031.令嬢は言葉を正す
さて、翌朝。
朝食も普通に食堂なりカフェなりで摂るのだけれど、今日はフォスと一緒にカフェでモーニングセットを頂いている。トーストにバター、チキンサラダにハムエッグ、デザートのヨーグルトというさっぱりした組み合わせで、食べやすいので気に入っているわ。
と、そこへセレスタ嬢が入ってこられた。むっとした顔で店内を見回し、私たちを見つけてまっすぐにやってきて。
「お、おはようございます、ですわ!」
「え、あ、おはようございます」
「……おはよう、ございます」
朝のご挨拶をして、それからご自身もテーブルについて注文された。……ええと、最後の「ですわ」はいらないのではないかしら?
「……何でしょうか、あれ」
「さあ?」
さすがにフォスと顔を見合わせても、答えは出てこないわね。ひとまず、朝食を頂いて授業の準備をしないと。
「おはようございますですわ、シンジュ様!」
「まあ」
そうして授業を受けるために入った教室で、朝食の続きが繰り広げられていたわ。他のクラスメートたちが固まったりうんざりしていたりする中、どうやら最後にご挨拶したのがシンジュ様に、らしいわね。
さて、シンジュ様はどう対応されるのだろうと席に着きながら様子を見ていたのだけれど、さすがは公爵家を継ぐお方。落ち着いた態度のまま、ゆったりと答えを返された。
「おはようございます、でよろしいのですよ? セレスタ様」
「え、でもお」
セレスタ嬢ご本人は、シンジュ様のお言葉にどこか不満げな表情をされているわね。それでもシンジュ様は笑みを浮かべ、お言葉を続けられる。
「誰にでも丁寧に話しかけようとするそのお考え、わたくしは素晴らしいと思いますわ。ですが、使い慣れない言葉は大変なのではないかしら」
「そ、そうなんです、わ」
「そうなんです、で構いませんよ」
そうね、そこの「わ」もいらないわね。無理につけて丁寧さを出したいのでしょうけれど、何というか。頑張っておられるのはわかるのですが。
「わたくしどもは周囲がこのような言葉遣いをしてきたものですから、こうでなければならないものだと言うふうに育った結果、自然とこうなりましたの。ですから、そうでないセレスタ様が無理をなさることはありませんわ」
「……どうせ、私は庶民育ちですもん」
公爵家にお生まれになり、その家を継ぐことが決定されているシンジュ様だからこそのお言葉なのだけれど、セレスタ嬢はぷうと頬を膨らませた。生まれや育ちが異なることで、すねていらっしゃるのかしらね。
だけど、セレスタ嬢。お忘れではないかしら? 庶民育ちの者、貴族ではない者は、あなただけではないことを。
「俺なんて生まれたときから庶民っすよ。言ってしまえば、鍛冶屋の息子なんすから」
「私も、父が成り上がりに近いぞ。古い騎士の家柄の方には、今でもそう言われる」
「ルリーシアのお父上が成り上がりだったら、うちは成金ですな。こちらもよく言われることですが」
イアン、ルリーシア、そしてグランがそれぞれに自身の出自を述べられる。ルリーシアのお父上は実力で騎士団長としてのし上がられた方なのに、古参の騎士の方々はそのようなことをおっしゃるのね。
そうしてシンジュ様が、軽い止めのようなお言葉を口に出された。
「まあ、貴族が外に作った子供を引き取る、というのは時々伺う話ですわね。……学園長も実はそうなのですけれど、ご存知ありませんでした?」
「へ?」
「ですから、今の皇帝陛下の姉君であらせられるのに皇位を継げなかったのですよ。
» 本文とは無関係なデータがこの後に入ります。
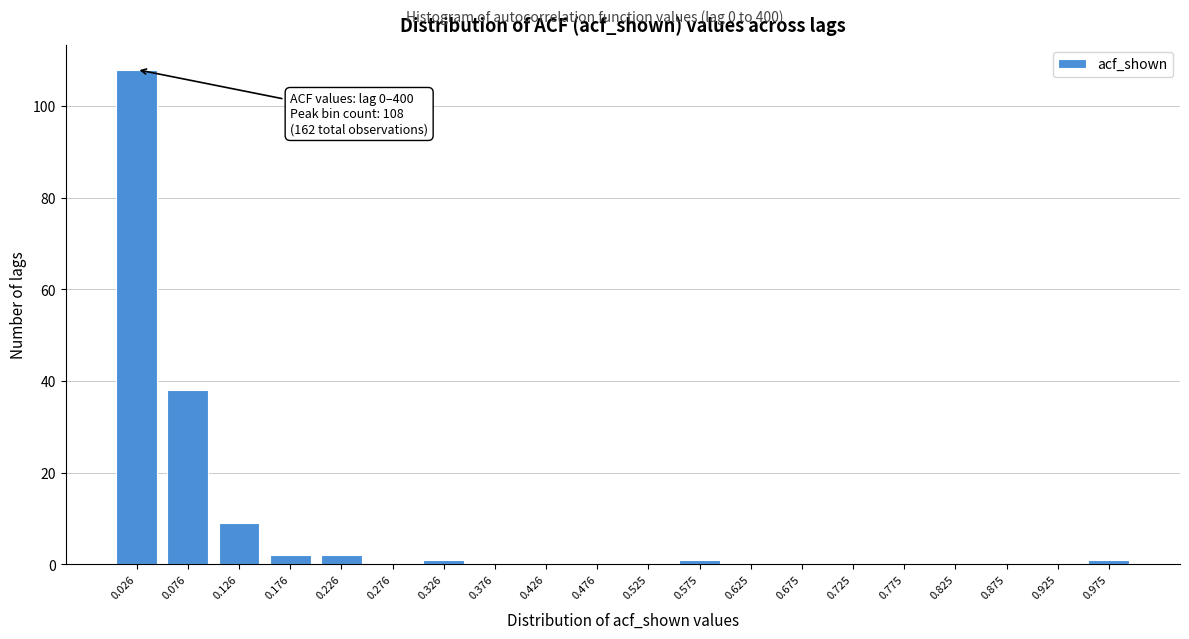

Reading left to right, transcribe all the data shown in this chart.

0.026=108	0.076=38	0.126=9	0.176=2	0.226=2	0.276=0	0.326=1	0.376=0	0.426=0	0.476=0	0.525=0	0.575=1	0.625=0	0.675=0	0.725=0	0.775=0	0.825=0	0.875=0	0.925=0	0.975=1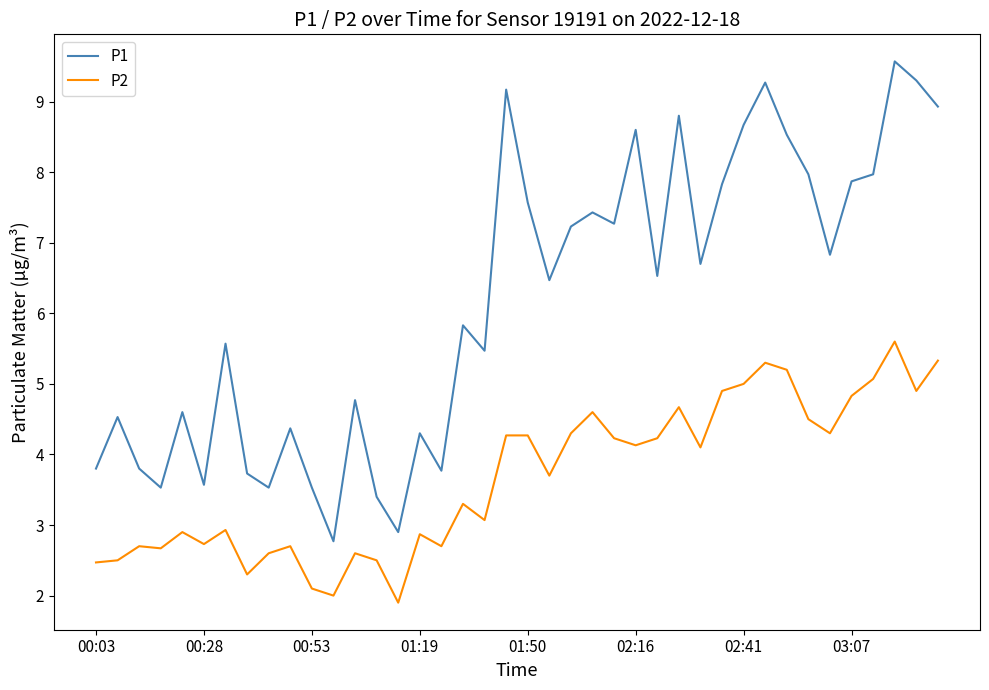

What is the minimum value for P1?

2.8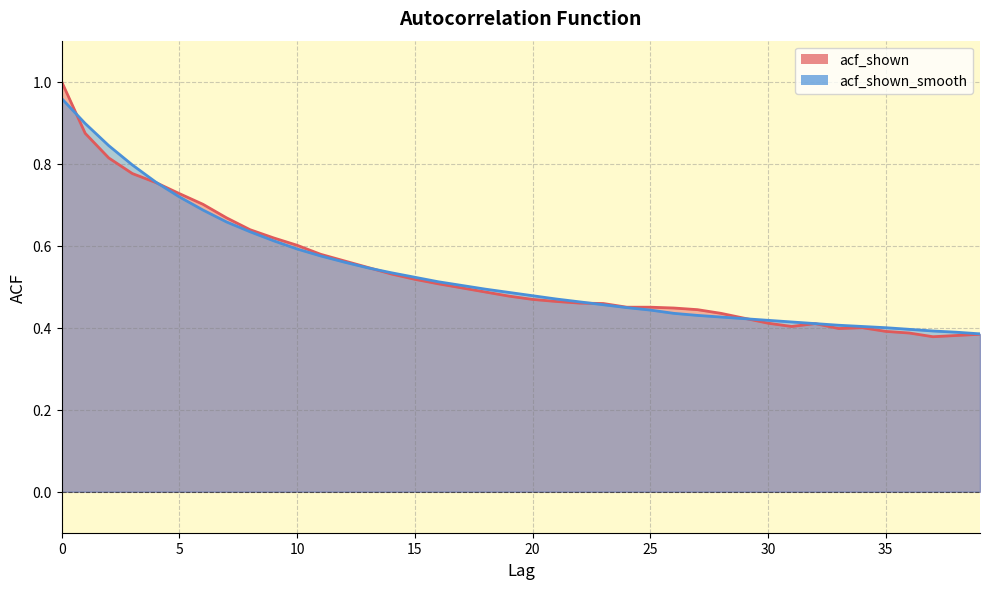

At how many categories does at least one series exceed 0?

40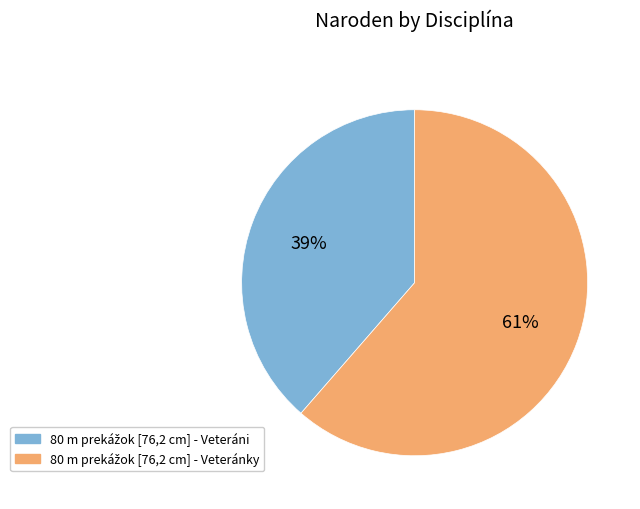

Does any single category account for the majority?

Yes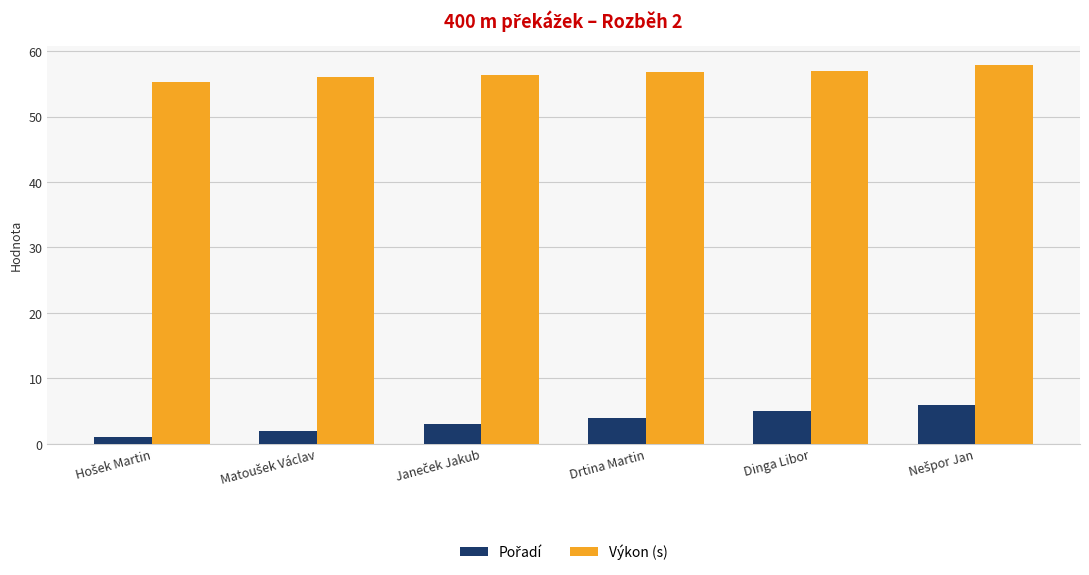

How many categories are shown in the chart?

6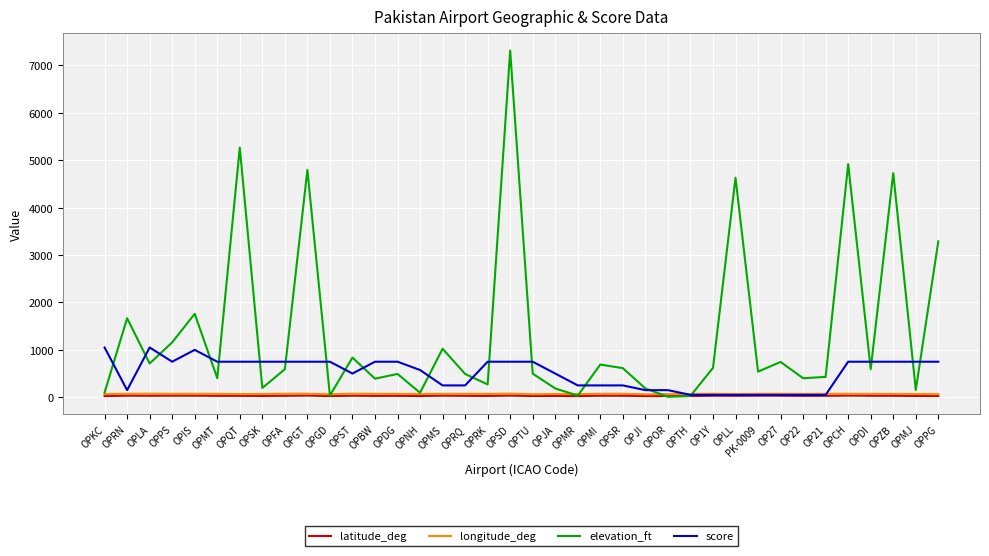

True or false: score has a value of 750.0 at OPCH.

True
貴族の周囲以上に、血筋にうるさい方々が多かったそうですの」
「あ、そ、そういえば、そんなことを聞いたような……」
学園長が未だに独身を貫いておられるのも、皇族の周辺……古い配下の方々が庶民の血の混じった皇族の子孫を残すなと暴言を吐かれたから、とも伺っているわね。
ともかく、そう言ったことをセレスタ嬢がご存知でいてくれてよかったわ。とはいってもこの話、知らぬものはほとんどいないのだけれどね。